START Text segment

Eaten Alive is the sixteenth studio album by American R&B singer Diana Ross, released on September 24, 1985 by RCA Records in the United States, with EMI Records distributing elsewhere. It was Ross' fifth of six albums released by the label during the decade. Primarily written and produced by Barry Gibb of the Bee Gees, with co-writing from his brothers Andy, Maurice, and Robin, the album also includes a contribution from Ross' friend Michael Jackson who co-wrote and performed on the title track.

While Eaten Alive was deemed a commercial failure in the US, where it peaked at No. 45 on the US Billboard 200 and sold less than 300,000 US copies, it fared better internationally, entering the Top 10 in the Netherlands, Sweden, and Switzerland, while reaching No. 11 in Australia and on the UK Albums Chart. Eaten Alive produced the hit single "Chain Reaction", which topped the charts in the UK and Australia, as well as the singles "Eaten Alive" and "Experience".

END Text segment
START Dataset entries

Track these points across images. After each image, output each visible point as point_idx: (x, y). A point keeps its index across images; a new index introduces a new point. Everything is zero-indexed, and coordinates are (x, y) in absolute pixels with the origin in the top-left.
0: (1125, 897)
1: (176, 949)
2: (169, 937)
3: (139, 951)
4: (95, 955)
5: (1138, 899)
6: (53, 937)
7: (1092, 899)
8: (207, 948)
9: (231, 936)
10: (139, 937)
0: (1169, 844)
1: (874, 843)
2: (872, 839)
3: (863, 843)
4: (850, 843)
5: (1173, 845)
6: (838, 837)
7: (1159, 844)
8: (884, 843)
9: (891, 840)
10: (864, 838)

END Dataset entries
START Dataset entries

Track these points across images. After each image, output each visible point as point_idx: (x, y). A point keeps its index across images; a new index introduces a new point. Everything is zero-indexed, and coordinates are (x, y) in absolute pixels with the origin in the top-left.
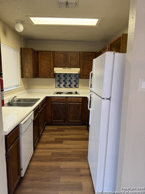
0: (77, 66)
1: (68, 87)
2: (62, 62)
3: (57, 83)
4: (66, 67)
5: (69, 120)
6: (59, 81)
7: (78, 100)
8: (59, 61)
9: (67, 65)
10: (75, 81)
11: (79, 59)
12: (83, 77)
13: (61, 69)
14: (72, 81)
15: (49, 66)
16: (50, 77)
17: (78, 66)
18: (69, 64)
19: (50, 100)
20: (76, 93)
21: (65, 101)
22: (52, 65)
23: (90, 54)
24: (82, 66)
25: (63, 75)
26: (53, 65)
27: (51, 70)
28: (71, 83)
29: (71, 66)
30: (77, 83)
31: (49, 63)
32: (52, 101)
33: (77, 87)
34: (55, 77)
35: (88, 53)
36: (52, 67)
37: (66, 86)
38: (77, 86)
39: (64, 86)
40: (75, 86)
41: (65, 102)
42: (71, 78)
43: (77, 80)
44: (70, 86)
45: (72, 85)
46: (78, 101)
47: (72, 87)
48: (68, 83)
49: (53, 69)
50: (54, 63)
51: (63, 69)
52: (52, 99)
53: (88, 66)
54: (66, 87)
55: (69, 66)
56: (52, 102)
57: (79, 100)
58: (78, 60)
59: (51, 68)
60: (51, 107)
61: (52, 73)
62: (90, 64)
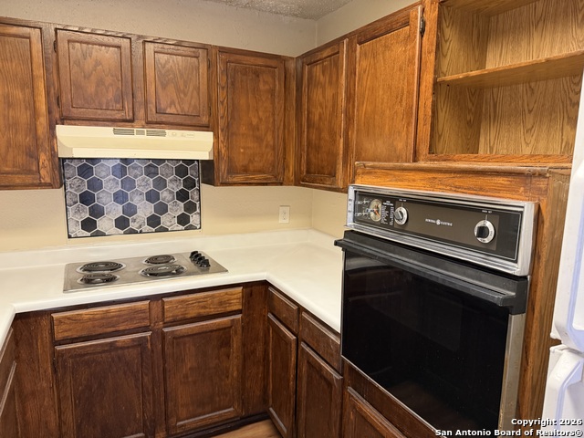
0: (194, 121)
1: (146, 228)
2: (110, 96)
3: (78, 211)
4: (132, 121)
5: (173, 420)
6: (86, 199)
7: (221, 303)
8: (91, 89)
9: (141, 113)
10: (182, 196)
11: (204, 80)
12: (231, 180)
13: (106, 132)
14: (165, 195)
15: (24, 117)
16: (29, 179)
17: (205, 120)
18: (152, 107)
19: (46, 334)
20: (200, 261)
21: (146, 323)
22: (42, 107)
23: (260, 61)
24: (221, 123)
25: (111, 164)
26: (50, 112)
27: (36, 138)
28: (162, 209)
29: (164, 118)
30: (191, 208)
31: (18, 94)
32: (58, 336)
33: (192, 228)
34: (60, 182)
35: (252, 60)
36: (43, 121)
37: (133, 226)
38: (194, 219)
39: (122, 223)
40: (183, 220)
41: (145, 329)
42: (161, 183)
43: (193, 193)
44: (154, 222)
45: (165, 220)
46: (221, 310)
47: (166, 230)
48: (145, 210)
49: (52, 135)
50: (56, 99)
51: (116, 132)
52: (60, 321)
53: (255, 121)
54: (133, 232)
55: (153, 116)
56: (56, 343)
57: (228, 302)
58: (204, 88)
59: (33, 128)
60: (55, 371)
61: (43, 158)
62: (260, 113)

END Dataset entries
START Dataset entries

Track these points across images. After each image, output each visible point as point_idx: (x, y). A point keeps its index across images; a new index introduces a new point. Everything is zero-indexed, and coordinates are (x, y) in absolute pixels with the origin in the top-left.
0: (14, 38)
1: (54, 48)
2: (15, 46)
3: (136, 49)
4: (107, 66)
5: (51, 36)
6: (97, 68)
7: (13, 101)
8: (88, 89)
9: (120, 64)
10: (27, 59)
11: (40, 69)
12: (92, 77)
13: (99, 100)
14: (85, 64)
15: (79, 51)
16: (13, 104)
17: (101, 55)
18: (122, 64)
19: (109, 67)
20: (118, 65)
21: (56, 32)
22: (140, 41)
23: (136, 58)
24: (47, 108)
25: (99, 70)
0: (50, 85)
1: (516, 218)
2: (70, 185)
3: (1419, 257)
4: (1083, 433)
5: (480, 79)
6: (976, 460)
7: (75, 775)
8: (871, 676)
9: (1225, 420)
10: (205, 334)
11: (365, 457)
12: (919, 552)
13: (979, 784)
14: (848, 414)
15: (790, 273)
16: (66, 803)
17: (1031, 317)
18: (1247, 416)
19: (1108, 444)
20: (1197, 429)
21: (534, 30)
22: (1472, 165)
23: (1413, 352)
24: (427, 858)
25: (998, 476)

END Dataset entries

### [Your objective]
Extract the text about the album Eaten Alive in full, word for word.

### [Problem solution]
Eaten Alive is the sixteenth studio album by American R&B singer Diana Ross, released on September 24, 1985 by RCA Records in the United States, with EMI Records distributing elsewhere. It was Ross' fifth of six albums released by the label during the decade. Primarily written and produced by Barry Gibb of the Bee Gees, with co-writing from his brothers Andy, Maurice, and Robin, the album also includes a contribution from Ross' friend Michael Jackson who co-wrote and performed on the title track.

While Eaten Alive was deemed a commercial failure in the US, where it peaked at No. 45 on the US Billboard 200 and sold less than 300,000 US copies, it fared better internationally, entering the Top 10 in the Netherlands, Sweden, and Switzerland, while reaching No. 11 in Australia and on the UK Albums Chart. Eaten Alive produced the hit single "Chain Reaction", which topped the charts in the UK and Australia, as well as the singles "Eaten Alive" and "Experience".